[GIVEN EXERCISE] Please write out the data below word for word, starting with its first line and going on through the line with "ചെയ്തിട്ടുണ്ടെന്നും", with both ends included. Leave the pictures out of your copy.

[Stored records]
=====

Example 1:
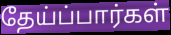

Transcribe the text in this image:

தேய்ப்பார்கள்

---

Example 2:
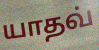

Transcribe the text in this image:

யாதவ்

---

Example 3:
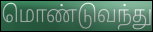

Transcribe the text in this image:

மொண்டுவந்து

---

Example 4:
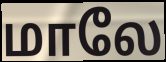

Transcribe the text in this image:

மாலே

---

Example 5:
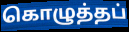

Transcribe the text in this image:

கொழுத்தப்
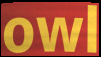
owl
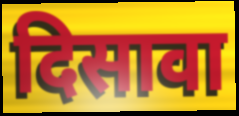
दिसावा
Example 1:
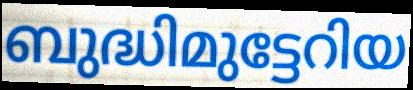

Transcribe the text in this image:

ബുദ്ധിമുട്ടേറിയ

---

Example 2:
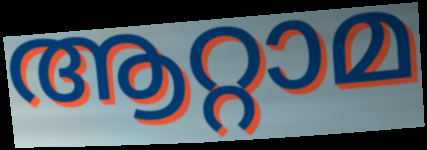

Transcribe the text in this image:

ആറ്റാമ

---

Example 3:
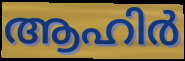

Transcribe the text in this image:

ആഹിർ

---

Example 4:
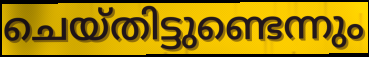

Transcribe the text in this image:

ചെയ്തിട്ടുണ്ടെന്നും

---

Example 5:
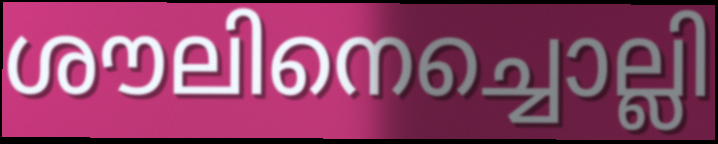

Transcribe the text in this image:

ശൗലിനെച്ചൊല്ലി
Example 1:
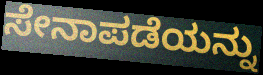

=====

[OUTPUT OF THE EXERCISE]
Example 1:

Transcribe the text in this image:

தேய்ப்பார்கள்

---

Example 2:

Transcribe the text in this image:

யாதவ்

---

Example 3:

Transcribe the text in this image:

மொண்டுவந்து

---

Example 4:

Transcribe the text in this image:

மாலே

---

Example 5:

Transcribe the text in this image:

கொழுத்தப்
owl
दिसावा
Example 1:

Transcribe the text in this image:

ബുദ്ധിമുട്ടേറിയ

---

Example 2:

Transcribe the text in this image:

ആറ്റാമ

---

Example 3:

Transcribe the text in this image:

ആഹിർ

---

Example 4:

Transcribe the text in this image:

ചെയ്തിട്ടുണ്ടെന്നും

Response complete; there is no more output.